That Soaring Feeling: What Does An Atheist Do With the Word 'Spiritual'?

It's been just five years since I declared myself an agnostic atheist. I spent two years before that as a member of the "spiritual but not religious" camp, 10 years before that searching for a home within Christianity (I still put "Christian" on census surveys and questionnaires), and 13 or 14 years before that as a devout evangelical Protestant.

I've noticed that a lot of atheists have a big problem with the word "spiritual". Some reject the term outright, saying that it is a meaningless and unnecessary remnant left over from religion. Others believe it refers to a sense of awe in nature, or of beauty or humanity itself. Still others conceive of it as referring to emotional depth or a rich inner life. What is certain is that every atheist will have a slightly different take on "spirituality" and whether or not they consider themselves to be "spiritual".


I have found myself using the term "spiritual" from time to time, usually for lack of a better term. "Spiritual" makes sense, is shorthand for that sense of wonder and connectedness that humans are capable of feeling, and so it continues to be a useful term for me. I think it has even become a stronger and more important concept for me as an atheist.

Here's what one of my science heroes, Carl Sagan, has to say about "spiritual":

"Spirit" comes from the Latin word "to breathe." What we breathe is air, which is certainly matter, however thin. Despite usage to the contrary, there is no necessary implication in the word "spiritual" that we are talking of anything other than matter (including the matter of which the brain is made), or anything outside the realm of science. [...] Science is not only compatible with spirituality; it is a profound source of spirituality. When we recognize our place in an immensity of light-years and in the passage of ages, when we grasp the intricacy, beauty, and subtlety of life, then that soaring feeling, that sense of elation and humility combined, is surely spiritual. So are our emotions in the presence of great art or music or literature, or of acts of exemplary selfless courage such as those of Mohandas Gandhi or Martin Luther King, Jr. The notion that science and spirituality are somehow mutually exclusive does a disservice to both. -from The Demon-Haunted World: Science As a Candle in the Dark (emphasis mine)

In short, "spirituality" does not have to refer to some immaterial, supernatural, metaphysical realm or any apparent entities that may reside therein.

I tend to reject a worldview that strongly divides material and immaterial, earthly and divine, body and mind or body and soul, and so on. I think these dichotomies are superficial and illusory.

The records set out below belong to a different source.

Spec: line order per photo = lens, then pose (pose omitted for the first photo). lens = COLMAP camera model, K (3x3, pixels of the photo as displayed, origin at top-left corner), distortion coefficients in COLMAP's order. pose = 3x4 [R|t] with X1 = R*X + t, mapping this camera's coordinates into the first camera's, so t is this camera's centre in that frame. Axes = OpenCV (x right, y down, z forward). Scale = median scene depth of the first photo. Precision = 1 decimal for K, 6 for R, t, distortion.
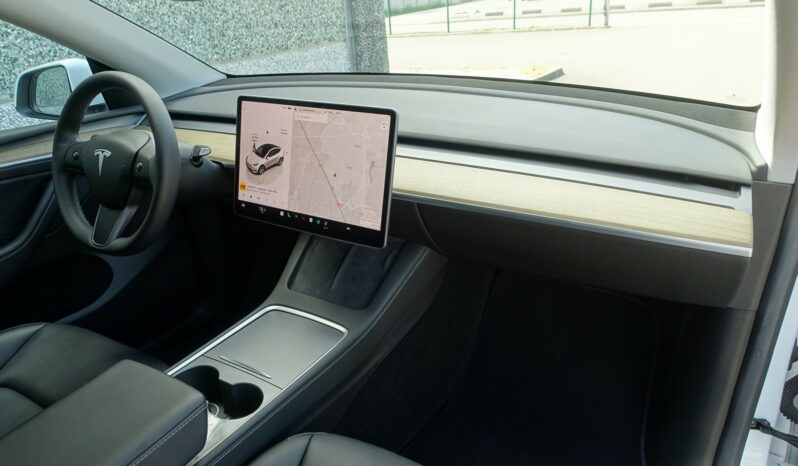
lens RADIAL K [[569.9, 0, 399.0], [0, 569.9, 233.0], [0, 0, 1]] dist [-0.006693, 0.004902]
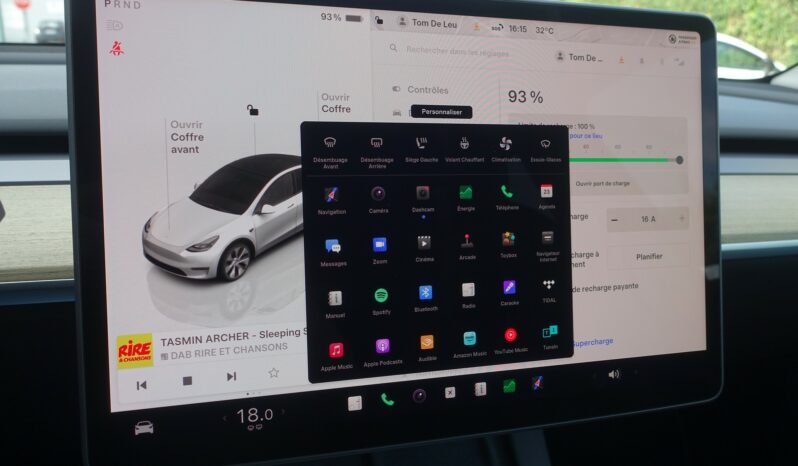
lens RADIAL K [[679.9, 0, 399.0], [0, 679.9, 233.0], [0, 0, 1]] dist [-0.004857, 0.005953]
pose [[0.658030, -0.130120, 0.741664, -0.432441], [0.244411, 0.968535, -0.046928, -0.094656], [-0.712222, 0.212151, 0.669128, 0.774044]]
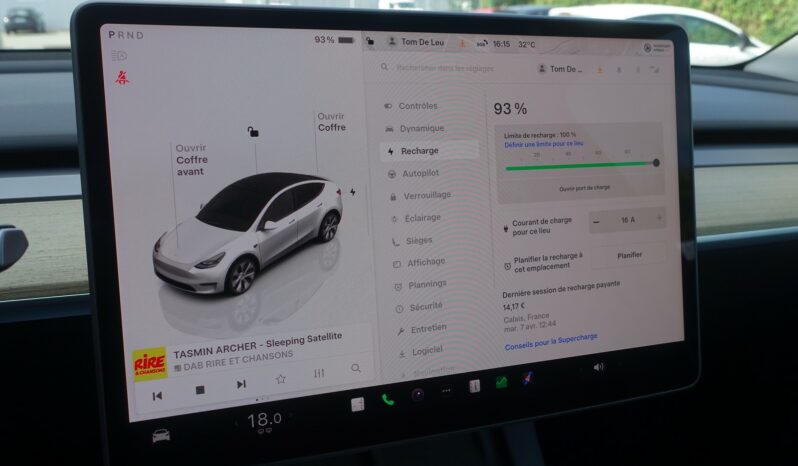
lens RADIAL K [[679.9, 0, 399.0], [0, 679.9, 233.0], [0, 0, 1]] dist [-0.004857, 0.005953]
pose [[0.634841, -0.166957, 0.754389, -0.448965], [0.271639, 0.962272, -0.015629, -0.109183], [-0.723318, 0.214843, 0.656242, 0.762897]]
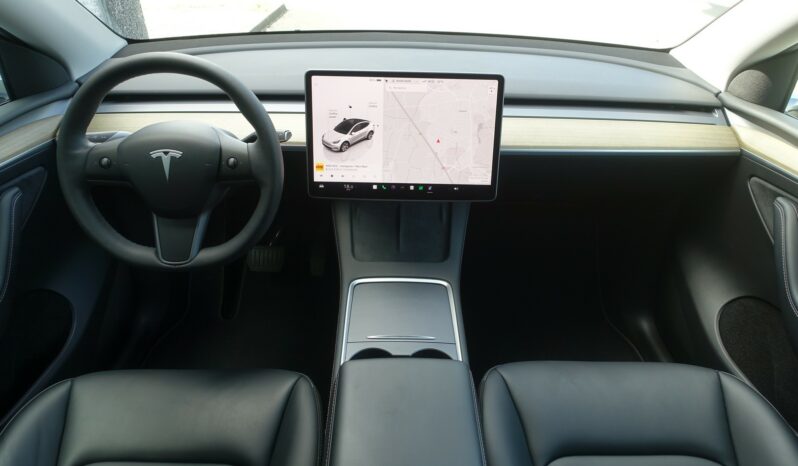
lens RADIAL K [[555.4, 0, 399.0], [0, 555.4, 233.0], [0, 0, 1]] dist [-0.000417, -0.001410]
pose [[0.846772, -0.222947, 0.482983, -0.679776], [0.164899, 0.973223, 0.160141, -0.107967], [-0.505753, -0.055959, 0.860861, 0.134323]]
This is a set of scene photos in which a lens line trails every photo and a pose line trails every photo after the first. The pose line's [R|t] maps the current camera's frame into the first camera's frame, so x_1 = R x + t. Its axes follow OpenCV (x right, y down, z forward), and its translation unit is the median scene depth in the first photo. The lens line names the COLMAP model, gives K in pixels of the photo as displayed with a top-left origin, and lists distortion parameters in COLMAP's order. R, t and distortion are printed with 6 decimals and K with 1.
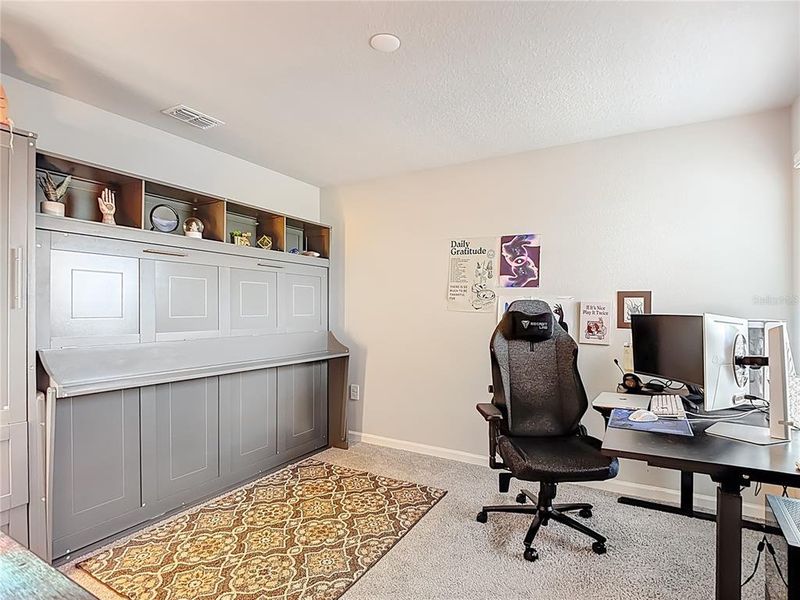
lens RADIAL K [[428.3, 0, 400.0], [0, 428.3, 300.0], [0, 0, 1]] dist [-0.004253, -0.002167]
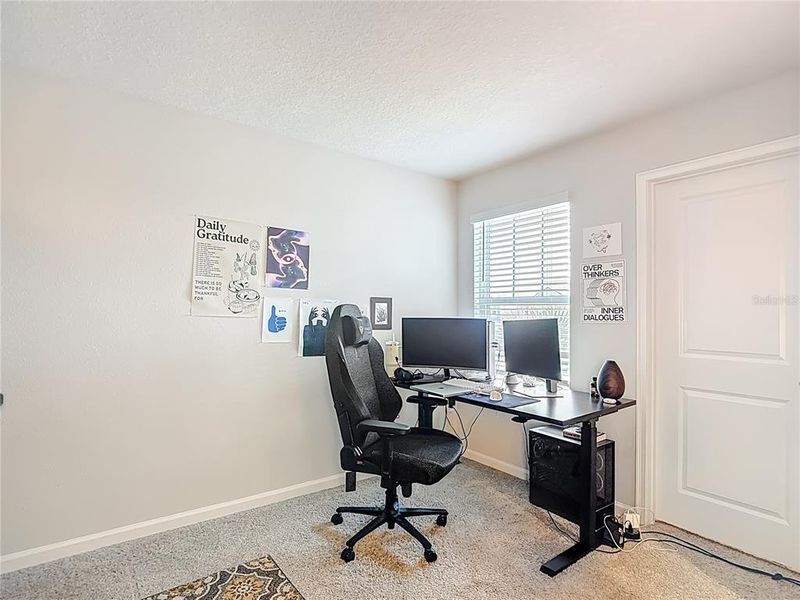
lens RADIAL K [[428.3, 0, 400.0], [0, 428.3, 300.0], [0, 0, 1]] dist [-0.004253, -0.002167]
pose [[0.389348, 0.024137, 0.920774, -0.438644], [-0.024267, 0.999578, -0.015942, 0.002699], [-0.920771, -0.016137, 0.389770, 0.436204]]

The notion of immateriality first came about when humans tried to give explanations for things they didn't yet have explanations for.

We can't perceive what makes these particular phenomena occur, or we don't yet have the tools to do so, so we'll create this idea that there is a world that supports these phenomena, one that is beyond our senses, beyond our reality, that is separate from us--a realm of pure transcendent spirit, of non-matter.

Lovely idea, but again--illusory. Reality is not lacking when spirituality is grounded in the material. In fact, the real and the spiritual are one and the same. And they have always been.